> [Exercise goal]: Among the lines of the records, count those containing the word "from", then give the number alone.
---------- Extracted data ----------
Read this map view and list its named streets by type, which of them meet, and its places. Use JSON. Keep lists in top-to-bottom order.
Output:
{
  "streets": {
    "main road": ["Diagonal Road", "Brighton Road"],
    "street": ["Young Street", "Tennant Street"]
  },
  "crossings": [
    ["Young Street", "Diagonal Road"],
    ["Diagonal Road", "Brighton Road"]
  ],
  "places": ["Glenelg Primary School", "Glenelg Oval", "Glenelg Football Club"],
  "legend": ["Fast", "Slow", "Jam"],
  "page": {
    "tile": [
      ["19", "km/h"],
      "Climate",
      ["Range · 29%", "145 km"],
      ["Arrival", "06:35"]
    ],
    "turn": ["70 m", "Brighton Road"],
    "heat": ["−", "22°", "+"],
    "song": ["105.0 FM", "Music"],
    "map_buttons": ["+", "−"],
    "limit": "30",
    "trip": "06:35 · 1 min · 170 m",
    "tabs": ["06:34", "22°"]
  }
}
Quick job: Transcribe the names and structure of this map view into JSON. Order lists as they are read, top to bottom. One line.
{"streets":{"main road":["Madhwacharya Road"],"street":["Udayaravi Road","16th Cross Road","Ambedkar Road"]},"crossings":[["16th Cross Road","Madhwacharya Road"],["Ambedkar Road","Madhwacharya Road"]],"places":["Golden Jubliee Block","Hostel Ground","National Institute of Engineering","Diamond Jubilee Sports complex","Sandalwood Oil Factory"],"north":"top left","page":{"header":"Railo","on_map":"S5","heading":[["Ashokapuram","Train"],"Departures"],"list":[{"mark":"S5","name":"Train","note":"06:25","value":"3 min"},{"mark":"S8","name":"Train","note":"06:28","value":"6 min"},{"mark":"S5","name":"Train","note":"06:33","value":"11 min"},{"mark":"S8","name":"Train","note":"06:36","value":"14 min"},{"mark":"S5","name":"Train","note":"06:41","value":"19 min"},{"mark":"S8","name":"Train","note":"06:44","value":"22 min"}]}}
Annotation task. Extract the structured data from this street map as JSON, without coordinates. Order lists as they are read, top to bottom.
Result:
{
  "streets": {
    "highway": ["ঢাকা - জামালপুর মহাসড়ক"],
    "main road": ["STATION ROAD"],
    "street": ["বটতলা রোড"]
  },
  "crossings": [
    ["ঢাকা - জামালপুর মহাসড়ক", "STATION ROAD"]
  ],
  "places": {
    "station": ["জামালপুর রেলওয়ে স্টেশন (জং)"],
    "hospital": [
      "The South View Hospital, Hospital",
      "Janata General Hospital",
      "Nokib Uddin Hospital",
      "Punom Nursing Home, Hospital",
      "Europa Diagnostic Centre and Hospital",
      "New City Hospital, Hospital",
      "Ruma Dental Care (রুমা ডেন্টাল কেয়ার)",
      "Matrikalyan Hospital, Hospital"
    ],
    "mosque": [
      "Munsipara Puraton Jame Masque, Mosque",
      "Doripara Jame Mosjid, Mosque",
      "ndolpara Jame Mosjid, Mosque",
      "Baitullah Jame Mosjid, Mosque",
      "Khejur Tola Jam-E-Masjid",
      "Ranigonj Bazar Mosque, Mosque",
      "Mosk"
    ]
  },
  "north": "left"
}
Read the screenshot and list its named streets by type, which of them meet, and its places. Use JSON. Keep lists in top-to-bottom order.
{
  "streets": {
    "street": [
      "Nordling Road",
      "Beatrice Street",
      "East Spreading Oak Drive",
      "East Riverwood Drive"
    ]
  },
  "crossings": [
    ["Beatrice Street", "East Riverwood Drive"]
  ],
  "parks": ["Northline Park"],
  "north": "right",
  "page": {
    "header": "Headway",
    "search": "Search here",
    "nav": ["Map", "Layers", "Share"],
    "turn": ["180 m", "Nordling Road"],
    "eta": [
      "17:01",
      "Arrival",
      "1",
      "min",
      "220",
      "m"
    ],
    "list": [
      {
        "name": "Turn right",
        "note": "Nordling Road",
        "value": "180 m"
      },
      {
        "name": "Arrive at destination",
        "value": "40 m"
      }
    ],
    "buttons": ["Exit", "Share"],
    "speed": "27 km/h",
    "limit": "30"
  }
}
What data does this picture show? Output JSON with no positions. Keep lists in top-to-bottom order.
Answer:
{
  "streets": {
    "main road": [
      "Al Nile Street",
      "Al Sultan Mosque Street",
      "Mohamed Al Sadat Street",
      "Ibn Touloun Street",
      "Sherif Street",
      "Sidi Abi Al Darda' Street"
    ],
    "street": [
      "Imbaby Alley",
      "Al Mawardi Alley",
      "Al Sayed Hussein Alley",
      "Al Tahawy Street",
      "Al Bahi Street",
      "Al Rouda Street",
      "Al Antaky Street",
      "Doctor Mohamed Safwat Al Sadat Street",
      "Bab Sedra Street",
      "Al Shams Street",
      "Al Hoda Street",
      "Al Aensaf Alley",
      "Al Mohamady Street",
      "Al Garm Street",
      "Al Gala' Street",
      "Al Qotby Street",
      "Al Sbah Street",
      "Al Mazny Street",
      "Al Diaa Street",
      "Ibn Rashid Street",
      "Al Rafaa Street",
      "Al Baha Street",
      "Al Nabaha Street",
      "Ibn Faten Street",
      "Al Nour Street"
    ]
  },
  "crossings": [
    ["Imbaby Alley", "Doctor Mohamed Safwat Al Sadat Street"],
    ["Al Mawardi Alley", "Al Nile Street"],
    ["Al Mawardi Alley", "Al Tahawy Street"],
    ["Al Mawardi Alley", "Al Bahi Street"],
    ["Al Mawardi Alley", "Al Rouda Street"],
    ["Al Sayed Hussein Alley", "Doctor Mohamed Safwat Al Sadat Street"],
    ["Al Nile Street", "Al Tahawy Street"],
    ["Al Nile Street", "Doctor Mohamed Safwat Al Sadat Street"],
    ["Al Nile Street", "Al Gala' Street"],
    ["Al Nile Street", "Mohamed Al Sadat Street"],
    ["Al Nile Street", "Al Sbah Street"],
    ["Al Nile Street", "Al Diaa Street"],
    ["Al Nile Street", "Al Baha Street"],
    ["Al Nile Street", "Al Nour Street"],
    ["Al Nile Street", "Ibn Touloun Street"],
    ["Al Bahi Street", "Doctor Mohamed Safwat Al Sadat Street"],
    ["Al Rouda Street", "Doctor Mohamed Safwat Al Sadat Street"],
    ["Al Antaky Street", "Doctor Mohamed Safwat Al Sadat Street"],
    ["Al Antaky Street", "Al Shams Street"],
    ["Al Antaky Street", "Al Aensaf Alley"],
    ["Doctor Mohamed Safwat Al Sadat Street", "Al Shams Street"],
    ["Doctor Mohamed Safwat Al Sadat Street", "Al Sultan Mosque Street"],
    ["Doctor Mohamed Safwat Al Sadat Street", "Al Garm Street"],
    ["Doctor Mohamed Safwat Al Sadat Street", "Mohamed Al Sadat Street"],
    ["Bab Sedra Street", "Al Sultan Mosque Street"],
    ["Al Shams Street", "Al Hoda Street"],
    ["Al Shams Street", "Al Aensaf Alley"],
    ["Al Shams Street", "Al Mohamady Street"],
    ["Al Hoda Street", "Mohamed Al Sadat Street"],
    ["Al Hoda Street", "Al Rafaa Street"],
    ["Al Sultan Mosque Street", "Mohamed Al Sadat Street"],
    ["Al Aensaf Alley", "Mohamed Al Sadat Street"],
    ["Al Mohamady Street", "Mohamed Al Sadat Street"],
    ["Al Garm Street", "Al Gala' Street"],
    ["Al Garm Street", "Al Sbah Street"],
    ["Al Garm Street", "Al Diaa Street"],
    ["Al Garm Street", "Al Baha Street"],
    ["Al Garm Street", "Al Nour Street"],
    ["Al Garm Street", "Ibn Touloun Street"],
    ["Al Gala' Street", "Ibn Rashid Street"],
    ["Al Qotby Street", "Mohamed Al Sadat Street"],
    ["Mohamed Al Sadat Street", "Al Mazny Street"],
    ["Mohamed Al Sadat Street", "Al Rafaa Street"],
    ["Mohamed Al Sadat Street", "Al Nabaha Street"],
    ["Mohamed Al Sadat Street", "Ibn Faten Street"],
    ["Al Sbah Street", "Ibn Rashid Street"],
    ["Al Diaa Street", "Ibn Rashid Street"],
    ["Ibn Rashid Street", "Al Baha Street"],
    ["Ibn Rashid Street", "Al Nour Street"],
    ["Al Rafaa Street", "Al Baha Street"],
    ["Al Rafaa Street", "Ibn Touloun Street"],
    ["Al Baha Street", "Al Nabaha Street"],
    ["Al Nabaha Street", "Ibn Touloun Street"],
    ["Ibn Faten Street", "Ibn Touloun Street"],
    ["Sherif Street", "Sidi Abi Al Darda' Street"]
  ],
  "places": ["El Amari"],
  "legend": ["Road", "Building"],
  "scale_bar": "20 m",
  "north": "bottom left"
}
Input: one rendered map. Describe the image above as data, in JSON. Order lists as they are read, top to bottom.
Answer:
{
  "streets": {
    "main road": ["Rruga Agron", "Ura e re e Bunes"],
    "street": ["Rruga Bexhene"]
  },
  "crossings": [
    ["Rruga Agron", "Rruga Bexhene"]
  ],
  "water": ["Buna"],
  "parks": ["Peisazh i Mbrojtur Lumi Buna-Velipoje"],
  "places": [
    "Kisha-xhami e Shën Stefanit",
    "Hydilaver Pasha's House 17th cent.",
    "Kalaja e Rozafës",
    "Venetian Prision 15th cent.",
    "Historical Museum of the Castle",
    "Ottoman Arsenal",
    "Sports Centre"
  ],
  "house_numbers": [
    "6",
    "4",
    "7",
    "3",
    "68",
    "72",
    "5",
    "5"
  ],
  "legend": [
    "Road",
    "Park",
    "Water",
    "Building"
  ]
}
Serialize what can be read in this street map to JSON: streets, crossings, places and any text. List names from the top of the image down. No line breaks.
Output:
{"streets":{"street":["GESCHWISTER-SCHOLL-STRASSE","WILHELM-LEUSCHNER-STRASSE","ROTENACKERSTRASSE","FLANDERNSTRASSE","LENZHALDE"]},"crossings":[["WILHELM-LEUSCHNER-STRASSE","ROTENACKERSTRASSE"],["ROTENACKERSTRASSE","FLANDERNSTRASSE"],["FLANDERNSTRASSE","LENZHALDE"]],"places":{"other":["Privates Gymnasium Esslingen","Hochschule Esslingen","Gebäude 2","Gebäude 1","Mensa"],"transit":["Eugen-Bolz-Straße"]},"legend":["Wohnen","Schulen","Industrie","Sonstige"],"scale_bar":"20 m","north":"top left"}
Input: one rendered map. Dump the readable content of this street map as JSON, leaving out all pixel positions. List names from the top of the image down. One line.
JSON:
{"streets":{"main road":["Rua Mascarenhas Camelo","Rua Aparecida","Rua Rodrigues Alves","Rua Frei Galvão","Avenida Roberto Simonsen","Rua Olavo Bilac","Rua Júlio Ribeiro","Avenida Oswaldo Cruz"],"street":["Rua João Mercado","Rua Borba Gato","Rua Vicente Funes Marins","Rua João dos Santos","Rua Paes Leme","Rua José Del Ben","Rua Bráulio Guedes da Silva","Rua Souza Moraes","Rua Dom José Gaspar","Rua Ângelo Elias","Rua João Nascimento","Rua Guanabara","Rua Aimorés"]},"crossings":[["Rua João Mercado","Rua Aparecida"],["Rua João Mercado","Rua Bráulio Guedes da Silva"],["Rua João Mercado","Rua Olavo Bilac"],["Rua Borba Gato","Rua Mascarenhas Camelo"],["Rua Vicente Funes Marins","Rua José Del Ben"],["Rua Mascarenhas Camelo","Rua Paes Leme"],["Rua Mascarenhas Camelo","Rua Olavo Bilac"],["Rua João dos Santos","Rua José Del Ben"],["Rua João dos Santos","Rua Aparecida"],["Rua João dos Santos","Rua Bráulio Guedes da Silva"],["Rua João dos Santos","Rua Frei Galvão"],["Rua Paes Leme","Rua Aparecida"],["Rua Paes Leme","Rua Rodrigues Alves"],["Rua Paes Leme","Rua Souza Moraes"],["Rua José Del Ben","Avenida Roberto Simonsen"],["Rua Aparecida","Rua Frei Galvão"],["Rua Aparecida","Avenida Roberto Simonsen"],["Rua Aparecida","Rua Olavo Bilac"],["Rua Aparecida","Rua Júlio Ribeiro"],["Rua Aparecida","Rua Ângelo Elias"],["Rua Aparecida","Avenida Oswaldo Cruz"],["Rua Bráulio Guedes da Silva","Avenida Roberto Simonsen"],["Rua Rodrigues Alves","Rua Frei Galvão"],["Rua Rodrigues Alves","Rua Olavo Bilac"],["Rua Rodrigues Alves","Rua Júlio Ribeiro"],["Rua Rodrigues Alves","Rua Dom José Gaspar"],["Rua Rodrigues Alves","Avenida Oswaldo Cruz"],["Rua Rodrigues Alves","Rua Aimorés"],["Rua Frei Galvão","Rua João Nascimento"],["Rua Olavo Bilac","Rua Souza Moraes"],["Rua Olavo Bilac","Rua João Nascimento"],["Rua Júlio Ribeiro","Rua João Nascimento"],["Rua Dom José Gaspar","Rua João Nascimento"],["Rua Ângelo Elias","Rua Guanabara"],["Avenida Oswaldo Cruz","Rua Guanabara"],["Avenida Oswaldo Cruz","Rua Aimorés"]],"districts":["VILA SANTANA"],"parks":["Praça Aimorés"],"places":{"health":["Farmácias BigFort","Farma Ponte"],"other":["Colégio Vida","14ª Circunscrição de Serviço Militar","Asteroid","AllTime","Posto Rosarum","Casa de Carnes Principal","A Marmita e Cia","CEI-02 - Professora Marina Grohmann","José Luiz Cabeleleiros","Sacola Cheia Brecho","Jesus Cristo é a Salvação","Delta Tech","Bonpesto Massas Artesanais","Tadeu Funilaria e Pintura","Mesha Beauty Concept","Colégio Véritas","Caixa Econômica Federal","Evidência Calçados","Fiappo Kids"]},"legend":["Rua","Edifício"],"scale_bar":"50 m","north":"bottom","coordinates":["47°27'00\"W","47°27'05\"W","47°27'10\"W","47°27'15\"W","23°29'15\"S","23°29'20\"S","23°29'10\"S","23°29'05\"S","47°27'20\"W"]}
----------
> [Answer box]: 3